*Aim of the exercise*. Check every line of the data below for the word "duración". Copy the ones that have it.
Start of Block
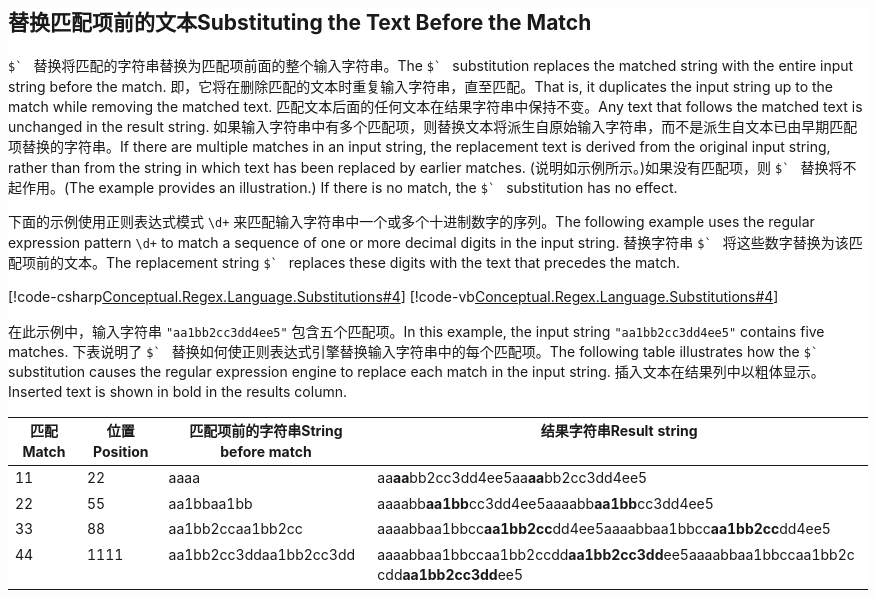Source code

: ## <a name="substituting-the-text-before-the-match"></a><span data-ttu-id="7a6c3-214">替换匹配项前的文本</span><span class="sxs-lookup"><span data-stu-id="7a6c3-214">Substituting the Text Before the Match</span></span>  
 <span data-ttu-id="7a6c3-215">``$` `` 替换将匹配的字符串替换为匹配项前面的整个输入字符串。</span><span class="sxs-lookup"><span data-stu-id="7a6c3-215">The ``$` `` substitution replaces the matched string with the entire input string before the match.</span></span> <span data-ttu-id="7a6c3-216">即，它将在删除匹配的文本时重复输入字符串，直至匹配。</span><span class="sxs-lookup"><span data-stu-id="7a6c3-216">That is, it duplicates the input string up to the match while removing the matched text.</span></span> <span data-ttu-id="7a6c3-217">匹配文本后面的任何文本在结果字符串中保持不变。</span><span class="sxs-lookup"><span data-stu-id="7a6c3-217">Any text that follows the matched text is unchanged in the result string.</span></span> <span data-ttu-id="7a6c3-218">如果输入字符串中有多个匹配项，则替换文本将派生自原始输入字符串，而不是派生自文本已由早期匹配项替换的字符串。</span><span class="sxs-lookup"><span data-stu-id="7a6c3-218">If there are multiple matches in an input string, the replacement text is derived from the original input string, rather than from the string in which text has been replaced by earlier matches.</span></span> <span data-ttu-id="7a6c3-219">\(说明如示例所示。\)如果没有匹配项，则 ``$` `` 替换将不起作用。</span><span class="sxs-lookup"><span data-stu-id="7a6c3-219">\(The example provides an illustration.\) If there is no match, the ``$` `` substitution has no effect.</span></span>  
  
 <span data-ttu-id="7a6c3-220">下面的示例使用正则表达式模式 `\d+` 来匹配输入字符串中一个或多个十进制数字的序列。</span><span class="sxs-lookup"><span data-stu-id="7a6c3-220">The following example uses the regular expression pattern `\d+` to match a sequence of one or more decimal digits in the input string.</span></span> <span data-ttu-id="7a6c3-221">替换字符串 ``$` `` 将这些数字替换为该匹配项前的文本。</span><span class="sxs-lookup"><span data-stu-id="7a6c3-221">The replacement string ``$` `` replaces these digits with the text that precedes the match.</span></span>  
  
 [!code-csharp[Conceptual.Regex.Language.Substitutions#4](../../../samples/snippets/csharp/VS_Snippets_CLR/conceptual.regex.language.substitutions/cs/before1.cs#4)]
 [!code-vb[Conceptual.Regex.Language.Substitutions#4](../../../samples/snippets/visualbasic/VS_Snippets_CLR/conceptual.regex.language.substitutions/vb/before1.vb#4)]  
  
 <span data-ttu-id="7a6c3-222">在此示例中，输入字符串 `"aa1bb2cc3dd4ee5"` 包含五个匹配项。</span><span class="sxs-lookup"><span data-stu-id="7a6c3-222">In this example, the input string `"aa1bb2cc3dd4ee5"` contains five matches.</span></span> <span data-ttu-id="7a6c3-223">下表说明了 ``$` `` 替换如何使正则表达式引擎替换输入字符串中的每个匹配项。</span><span class="sxs-lookup"><span data-stu-id="7a6c3-223">The following table illustrates how the ``$` `` substitution causes the regular expression engine to replace each match in the input string.</span></span> <span data-ttu-id="7a6c3-224">插入文本在结果列中以粗体显示。</span><span class="sxs-lookup"><span data-stu-id="7a6c3-224">Inserted text is shown in bold in the results column.</span></span>  
  
|<span data-ttu-id="7a6c3-225">匹配</span><span class="sxs-lookup"><span data-stu-id="7a6c3-225">Match</span></span>|<span data-ttu-id="7a6c3-226">位置</span><span class="sxs-lookup"><span data-stu-id="7a6c3-226">Position</span></span>|<span data-ttu-id="7a6c3-227">匹配项前的字符串</span><span class="sxs-lookup"><span data-stu-id="7a6c3-227">String before match</span></span>|<span data-ttu-id="7a6c3-228">结果字符串</span><span class="sxs-lookup"><span data-stu-id="7a6c3-228">Result string</span></span>|  
|-----------|--------------|-------------------------|-------------------|  
|<span data-ttu-id="7a6c3-229">1</span><span class="sxs-lookup"><span data-stu-id="7a6c3-229">1</span></span>|<span data-ttu-id="7a6c3-230">2</span><span class="sxs-lookup"><span data-stu-id="7a6c3-230">2</span></span>|<span data-ttu-id="7a6c3-231">aa</span><span class="sxs-lookup"><span data-stu-id="7a6c3-231">aa</span></span>|<span data-ttu-id="7a6c3-232">aa**aa**bb2cc3dd4ee5</span><span class="sxs-lookup"><span data-stu-id="7a6c3-232">aa**aa**bb2cc3dd4ee5</span></span>|  
|<span data-ttu-id="7a6c3-233">2</span><span class="sxs-lookup"><span data-stu-id="7a6c3-233">2</span></span>|<span data-ttu-id="7a6c3-234">5</span><span class="sxs-lookup"><span data-stu-id="7a6c3-234">5</span></span>|<span data-ttu-id="7a6c3-235">aa1bb</span><span class="sxs-lookup"><span data-stu-id="7a6c3-235">aa1bb</span></span>|<span data-ttu-id="7a6c3-236">aaaabb**aa1bb**cc3dd4ee5</span><span class="sxs-lookup"><span data-stu-id="7a6c3-236">aaaabb**aa1bb**cc3dd4ee5</span></span>|  
|<span data-ttu-id="7a6c3-237">3</span><span class="sxs-lookup"><span data-stu-id="7a6c3-237">3</span></span>|<span data-ttu-id="7a6c3-238">8</span><span class="sxs-lookup"><span data-stu-id="7a6c3-238">8</span></span>|<span data-ttu-id="7a6c3-239">aa1bb2cc</span><span class="sxs-lookup"><span data-stu-id="7a6c3-239">aa1bb2cc</span></span>|<span data-ttu-id="7a6c3-240">aaaabbaa1bbcc**aa1bb2cc**dd4ee5</span><span class="sxs-lookup"><span data-stu-id="7a6c3-240">aaaabbaa1bbcc**aa1bb2cc**dd4ee5</span></span>|  
|<span data-ttu-id="7a6c3-241">4</span><span class="sxs-lookup"><span data-stu-id="7a6c3-241">4</span></span>|<span data-ttu-id="7a6c3-242">11</span><span class="sxs-lookup"><span data-stu-id="7a6c3-242">11</span></span>|<span data-ttu-id="7a6c3-243">aa1bb2cc3dd</span><span class="sxs-lookup"><span data-stu-id="7a6c3-243">aa1bb2cc3dd</span></span>|<span data-ttu-id="7a6c3-244">aaaabbaa1bbccaa1bb2ccdd**aa1bb2cc3dd**ee5</span><span class="sxs-lookup"><span data-stu-id="7a6c3-244">aaaabbaa1bbccaa1bb2ccdd**aa1bb2cc3dd**ee5</span></span>|  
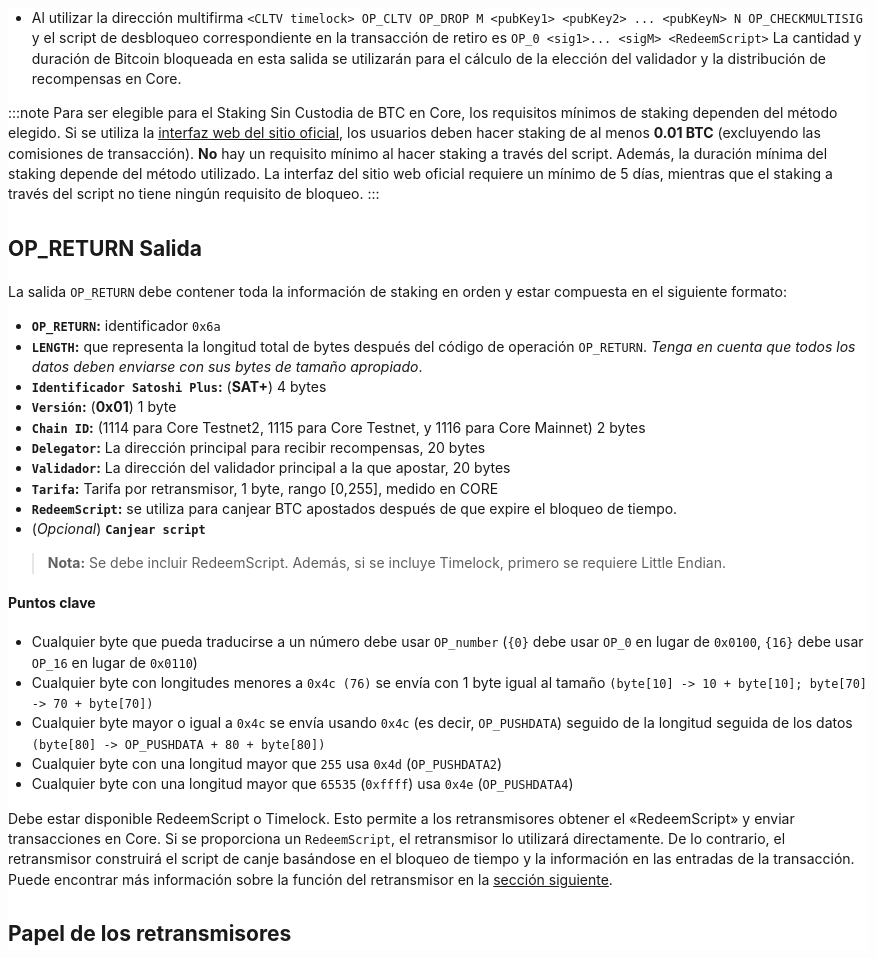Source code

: - Al utilizar la dirección multifirma `<CLTV timelock> OP_CLTV OP_DROP M <pubKey1> <pubKey2> ... <pubKeyN> N OP_CHECKMULTISIG` y el script de desbloqueo correspondiente en la transacción de retiro es `OP_0 <sig1>... <sigM> <RedeemScript>` La cantidad y duración de Bitcoin bloqueada en esta salida se utilizarán para el cálculo de la elección del validador y la distribución de recompensas en Core.

:::note
Para ser elegible para el Staking Sin Custodia de BTC en Core, los requisitos mínimos de staking dependen del método elegido. Si se utiliza la [interfaz web del sitio oficial](https://stake.coredao.org/staking), los usuarios deben hacer staking de al menos **0.01 BTC** (excluyendo las comisiones de transacción). **No** hay un requisito mínimo al hacer staking a través del script. Además, la duración mínima del staking depende del método utilizado. La interfaz del sitio web oficial requiere un mínimo de 5 días, mientras que el staking a través del script no tiene ningún requisito de bloqueo.
:::

## OP_RETURN Salida

La salida `OP_RETURN` debe contener toda la información de staking en orden y estar compuesta en el siguiente formato:

- **`OP_RETURN`:** identificador `0x6a`
- **`LENGTH`:** que representa la longitud total de bytes después del código de operación `OP_RETURN`. _Tenga en cuenta que todos los datos deben enviarse con sus bytes de tamaño apropiado_.
- **`Identificador Satoshi Plus`:** (**SAT+**) 4 bytes
- **`Versión`:** (**0x01**) 1 byte
- **`Chain ID`:** (1114 para Core Testnet2, 1115 para Core Testnet, y 1116 para Core Mainnet) 2 bytes
- **`Delegator`:** La dirección principal para recibir recompensas, 20 bytes
- **`Validador`:** La dirección del validador principal a la que apostar, 20 bytes
- **`Tarifa`:** Tarifa por retransmisor, 1 byte, rango [0,255], medido en CORE
- **`RedeemScript`:** se utiliza para canjear BTC apostados después de que expire el bloqueo de tiempo.
- (_Opcional_) **`Canjear script`**

> **Nota:** Se debe incluir RedeemScript. Además, si se incluye Timelock, primero se requiere Little Endian.

#### Puntos clave

- Cualquier byte que pueda traducirse a un número debe usar `OP_number` (`{0}` debe usar `OP_0` en lugar de `0x0100`, `{16}` debe usar `OP_16` en lugar de `0x0110`)
- Cualquier byte con longitudes menores a `0x4c (76)` se envía con 1 byte igual al tamaño `(byte[10] -> 10 + byte[10]; byte[70] -> 70 + byte[70])`
- Cualquier byte mayor o igual a `0x4c` se envía usando `0x4c` (es decir, `OP_PUSHDATA`) seguido de la longitud seguida de los datos `(byte[80] -> OP_PUSHDATA + 80 + byte[80])`
- Cualquier byte con una longitud mayor que `255` usa `0x4d` (`OP_PUSHDATA2`)
- Cualquier byte con una longitud mayor que `65535` (`0xffff`) usa `0x4e` (`OP_PUSHDATA4`)

Debe estar disponible RedeemScript o Timelock. Esto permite a los retransmisores obtener el «RedeemScript» y enviar transacciones en Core. Si se proporciona un `RedeemScript`, el retransmisor lo utilizará directamente. De lo contrario, el retransmisor construirá el script de canje basándose en el bloqueo de tiempo y la información en las entradas de la transacción. Puede encontrar más información sobre la función del retransmisor en la [sección siguiente](#role-of-relayers).

## Papel de los retransmisores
End of Block
*Response*.
: - Al utilizar la dirección multifirma `<CLTV timelock> OP_CLTV OP_DROP M <pubKey1> <pubKey2> ... <pubKeyN> N OP_CHECKMULTISIG` y el script de desbloqueo correspondiente en la transacción de retiro es `OP_0 <sig1>... <sigM> <RedeemScript>` La cantidad y duración de Bitcoin bloqueada en esta salida se utilizarán para el cálculo de la elección del validador y la distribución de recompensas en Core.
Para ser elegible para el Staking Sin Custodia de BTC en Core, los requisitos mínimos de staking dependen del método elegido. Si se utiliza la [interfaz web del sitio oficial](https://stake.coredao.org/staking), los usuarios deben hacer staking de al menos **0.01 BTC** (excluyendo las comisiones de transacción). **No** hay un requisito mínimo al hacer staking a través del script. Además, la duración mínima del staking depende del método utilizado. La interfaz del sitio web oficial requiere un mínimo de 5 días, mientras que el staking a través del script no tiene ningún requisito de bloqueo.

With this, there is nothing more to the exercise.